### Dataset excerpts
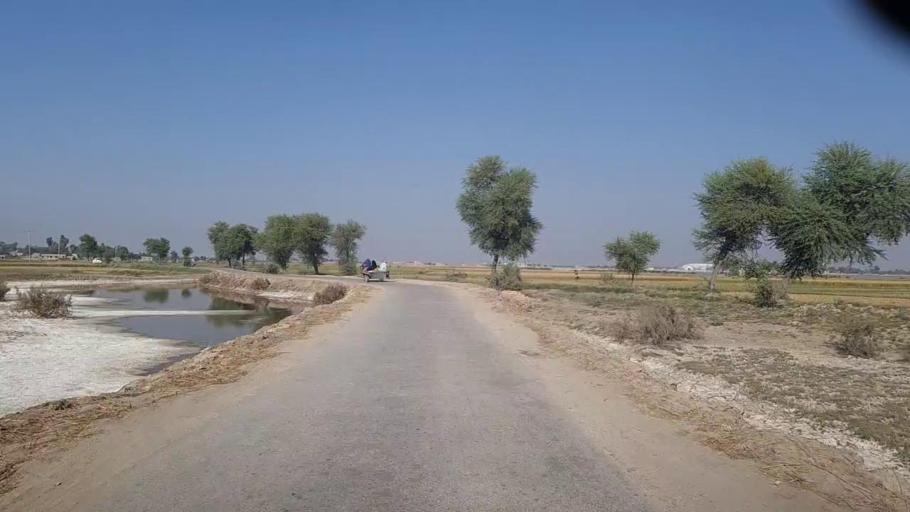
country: PK
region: Sindh
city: Tangwani
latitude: 28.2495
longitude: 68.9959
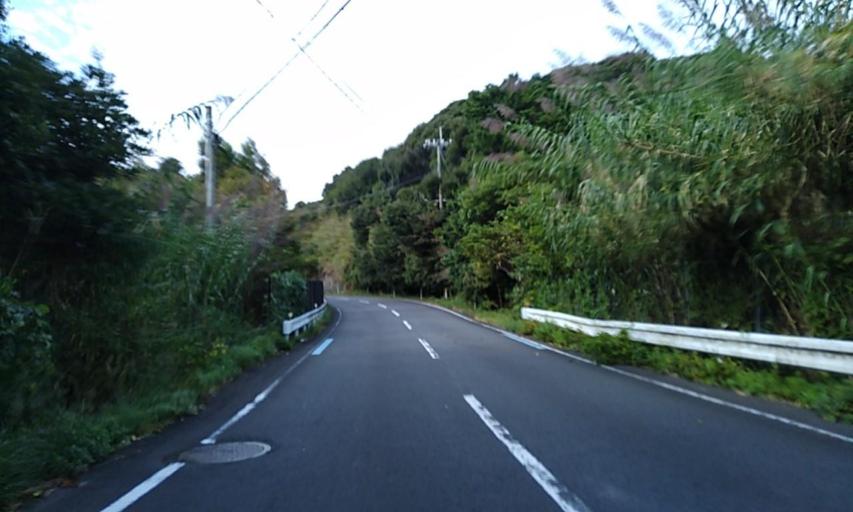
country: JP
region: Wakayama
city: Shingu
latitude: 33.4699
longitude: 135.8206
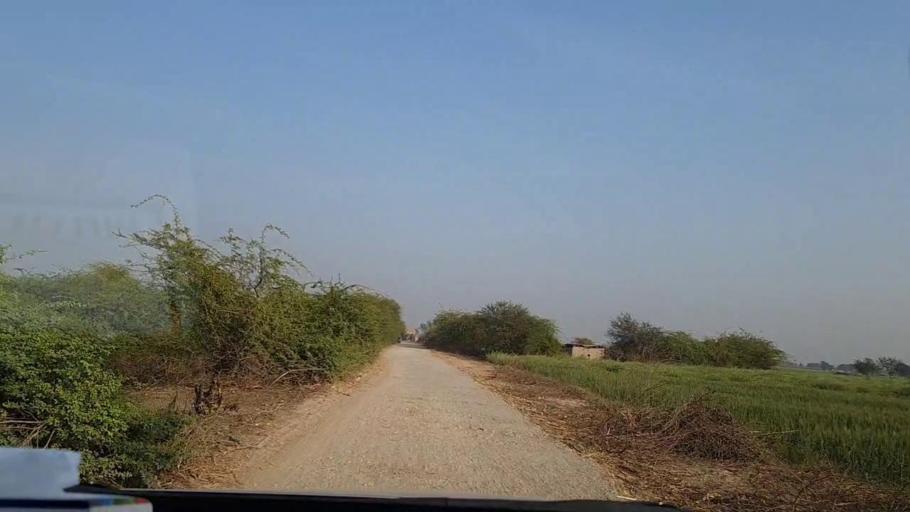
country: PK
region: Sindh
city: Tando Ghulam Ali
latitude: 25.2122
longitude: 68.8890
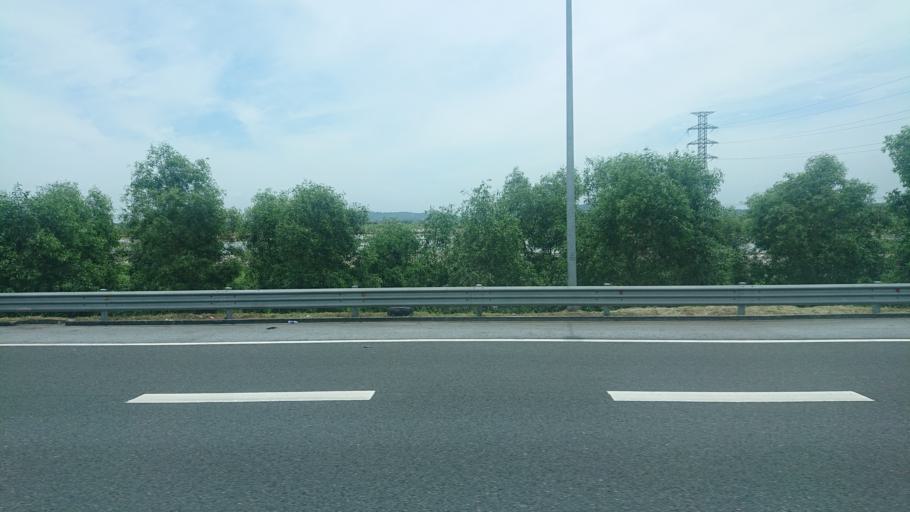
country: VN
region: Hai Phong
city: An Lao
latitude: 20.7917
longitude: 106.5511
######
> **Aim of the task**: Can you copy out the lines of the data from the line with "country: JP" through the end, renaming "region" to "province" everywhere in them, keeping everything else the same and leaving out the pictures?

> **Completed exercise**:
country: JP
province: Wakayama
city: Shingu
latitude: 33.4699
longitude: 135.8206
country: PK
province: Sindh
city: Tando Ghulam Ali
latitude: 25.2122
longitude: 68.8890
country: VN
province: Hai Phong
city: An Lao
latitude: 20.7917
longitude: 106.5511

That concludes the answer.